------ Available data ------
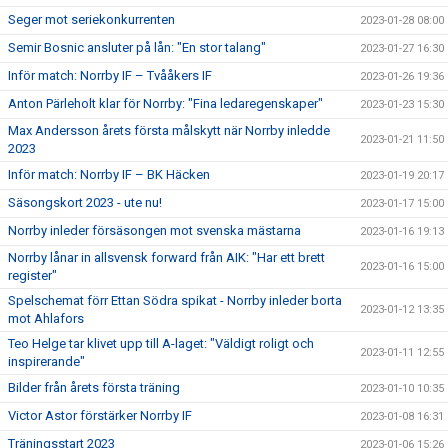
Seger mot seriekonkurrenten
2023-01-28 08:00
Semir Bosnic ansluter på lån: "En stor talang"
2023-01-27 16:30
Inför match: Norrby IF – Tvååkers IF
2023-01-26 19:36
Anton Pärleholt klar för Norrby: "Fina ledaregenskaper"
2023-01-23 15:30
Max Andersson årets första målskytt när Norrby inledde
2023-01-21 11:50
2023
Inför match: Norrby IF – BK Häcken
2023-01-19 20:17
Säsongskort 2023 - ute nu!
2023-01-17 15:00
Norrby inleder försäsongen mot svenska mästarna
2023-01-16 19:13
Norrby lånar in allsvensk forward från AIK: "Har ett brett
2023-01-16 15:00
register"
Spelschemat förr Ettan Södra spikat - Norrby inleder borta
2023-01-12 13:35
mot Ahlafors
Teo Helge tar klivet upp till A-laget: "Väldigt roligt och
2023-01-11 12:55
inspirerande"
Bilder från årets första träning
2023-01-10 10:35
Victor Astor förstärker Norrby IF
2023-01-08 16:31
Träningsstart 2023
2023-01-06 15:26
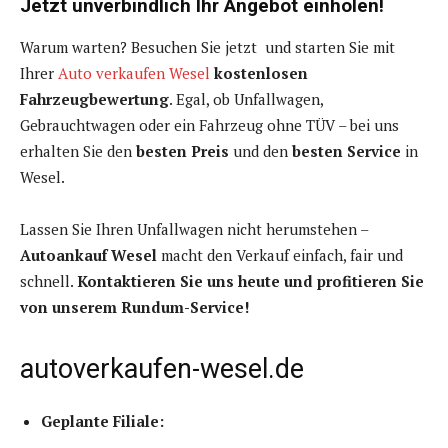
Jetzt unverbindlich Ihr Angebot einholen!
Warum warten? Besuchen Sie jetzt und starten Sie mit
Ihrer
Auto verkaufen Wesel
kostenlosen
Fahrzeugbewertung
. Egal, ob Unfallwagen,
Gebrauchtwagen oder ein Fahrzeug ohne TÜV – bei uns
erhalten Sie den
besten Preis
und den
besten Service
in
Wesel.
Lassen Sie Ihren Unfallwagen nicht herumstehen –
Autoankauf Wesel
macht den Verkauf einfach, fair und
schnell.
Kontaktieren Sie uns heute und profitieren Sie
von unserem Rundum-Service!
autoverkaufen-wesel.de
Geplante Filiale:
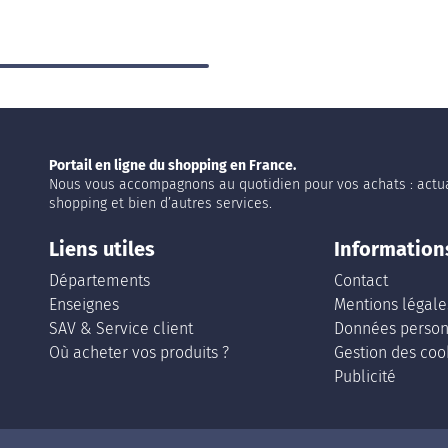
Portail en ligne du shopping en France.
Nous vous accompagnons au quotidien pour vos achats : actua
shopping et bien d’autres services.
Liens utiles
Information
Départements
Contact
Enseignes
Mentions légale
SAV & Service client
Données person
Où acheter vos produits ?
Gestion des coo
Publicité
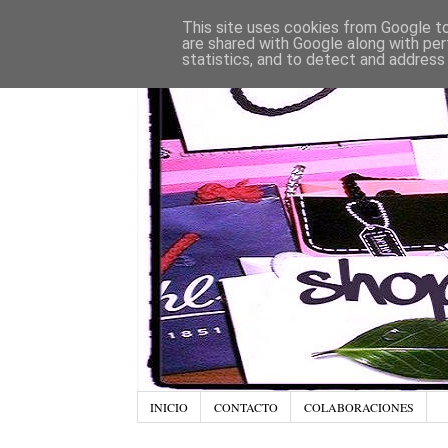
This site uses cookies from Google to 
are shared with Google along with per
statistics, and to detect and address
INICIO
CONTACTO
COLABORACIONES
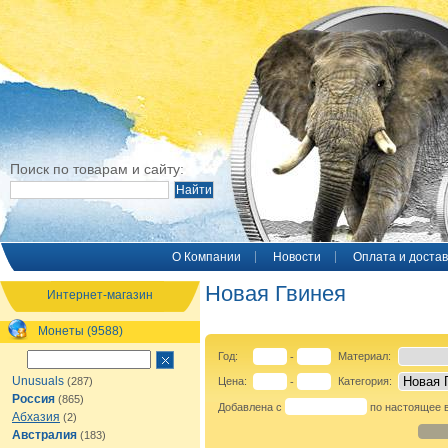
Поиск по товарам и сайту:
O Компании
Новости
Оплата и достав
Новая Гвинея
Интернет-магазин
Монеты (9588)
Год:
Материал:
-
Unusuals
(287)
Цена:
Категория:
-
Россия
(865)
Добавлена с
по настоящее 
Абхазия
(2)
Австралия
(183)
------
=== Try it ===
Keep the pictures out and repeat exactly the lines from the beginning of the data through the line that contains "2023-01-19 20:17", both ends included.

=== Answer to the exercise ===
Seger mot seriekonkurrenten
2023-01-28 08:00
Semir Bosnic ansluter på lån: "En stor talang"
2023-01-27 16:30
Inför match: Norrby IF – Tvååkers IF
2023-01-26 19:36
Anton Pärleholt klar för Norrby: "Fina ledaregenskaper"
2023-01-23 15:30
Max Andersson årets första målskytt när Norrby inledde
2023-01-21 11:50
2023
Inför match: Norrby IF – BK Häcken
2023-01-19 20:17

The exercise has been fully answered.